The play was singled out for the Boston Globe's "To do list" for February 9.

In 2004, 16-year-old Edgar Chocoy was gunned down in his home nation of Guatemala by the largest gang in Central America.  He had earlier filed for asylum in the United States, pleading that he had a well-founded fear of returning to his country.  In his hearing, he testified:  “If I go back, they’ll kill me.” This true story, crafted from court transcripts, interviews, and letters tells the story of a case that exposed fatal flaws in our immigration system.

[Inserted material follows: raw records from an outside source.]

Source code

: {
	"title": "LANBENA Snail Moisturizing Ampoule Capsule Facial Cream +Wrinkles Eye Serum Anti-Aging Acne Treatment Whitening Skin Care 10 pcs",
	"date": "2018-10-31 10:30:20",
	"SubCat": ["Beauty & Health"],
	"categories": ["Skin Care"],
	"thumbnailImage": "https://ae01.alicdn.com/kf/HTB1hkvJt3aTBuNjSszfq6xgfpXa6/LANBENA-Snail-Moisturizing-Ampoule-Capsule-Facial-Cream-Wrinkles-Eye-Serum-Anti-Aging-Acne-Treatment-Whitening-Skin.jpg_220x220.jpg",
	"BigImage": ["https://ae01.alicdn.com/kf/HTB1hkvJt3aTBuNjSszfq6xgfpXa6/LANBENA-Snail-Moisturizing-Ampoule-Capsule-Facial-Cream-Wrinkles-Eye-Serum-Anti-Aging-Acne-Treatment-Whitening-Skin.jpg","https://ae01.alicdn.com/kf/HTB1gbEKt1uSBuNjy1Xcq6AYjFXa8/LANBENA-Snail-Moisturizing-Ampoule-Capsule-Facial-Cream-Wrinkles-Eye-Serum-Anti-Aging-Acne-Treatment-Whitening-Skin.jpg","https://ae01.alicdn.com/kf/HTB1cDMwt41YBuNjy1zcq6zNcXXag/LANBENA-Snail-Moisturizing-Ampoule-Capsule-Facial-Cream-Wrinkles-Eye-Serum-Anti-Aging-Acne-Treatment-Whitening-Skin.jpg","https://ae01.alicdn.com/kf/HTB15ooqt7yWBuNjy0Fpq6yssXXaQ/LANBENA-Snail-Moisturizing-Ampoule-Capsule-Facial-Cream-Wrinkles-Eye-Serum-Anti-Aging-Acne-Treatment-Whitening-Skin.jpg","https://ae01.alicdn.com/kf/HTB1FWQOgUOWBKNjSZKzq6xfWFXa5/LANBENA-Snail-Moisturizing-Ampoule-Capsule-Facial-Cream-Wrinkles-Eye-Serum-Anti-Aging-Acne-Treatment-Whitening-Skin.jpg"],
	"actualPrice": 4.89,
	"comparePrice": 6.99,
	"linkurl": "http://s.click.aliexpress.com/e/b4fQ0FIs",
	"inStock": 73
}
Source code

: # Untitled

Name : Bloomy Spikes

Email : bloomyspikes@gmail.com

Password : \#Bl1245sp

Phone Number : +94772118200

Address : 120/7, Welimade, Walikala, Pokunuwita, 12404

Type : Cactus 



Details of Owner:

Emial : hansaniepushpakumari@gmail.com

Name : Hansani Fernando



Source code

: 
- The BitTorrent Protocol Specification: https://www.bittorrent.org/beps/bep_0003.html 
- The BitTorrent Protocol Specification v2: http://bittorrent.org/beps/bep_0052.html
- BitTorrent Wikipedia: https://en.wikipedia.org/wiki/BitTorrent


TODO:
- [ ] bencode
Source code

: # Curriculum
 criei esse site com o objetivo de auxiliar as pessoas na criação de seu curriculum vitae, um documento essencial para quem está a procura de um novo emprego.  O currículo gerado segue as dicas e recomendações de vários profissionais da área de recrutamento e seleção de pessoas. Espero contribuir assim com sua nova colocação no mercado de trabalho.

Edgar tried to escape the gang by traveling over 3,000 miles, across the borders of three countries, in search of his mother, who came to the U.S. to find work. Detained by the Department of Homeland Security, he unsuccessfully asked for asylum.

De Novo chronicles the gripping true story of Edgar and other young people seeking asylum. Each year, thousands of these children make the dangerous journey across the border and through the U.S. justice system.  The play’s Off Broadway run was hailed by Show Business Weekly for its “superb acting and directing.”

“Children are especially vulnerable to the dangers that can accompany immigration,” notes Professor Dina Haynes, director of New England Law | Boston’s Immigration Law Project.  “This play is a searing commentary on what can happen when we fail to fulfill our domestic and international law obligations to protect those who have a well-founded fear of being returned to their home countries.  When we fail these asylum seekers it is often not because we think the law is wrong or doesn’t apply, but because we are afraid of floodgates opening and too many coming in search of protection.”
 
The Houses of the Moon Theater Company production, written and directed by Jeffrey Solomon, features images by acclaimed photojournalist Donna DeCesare.  The performance will be followed by discussion with the creative team and immigration experts.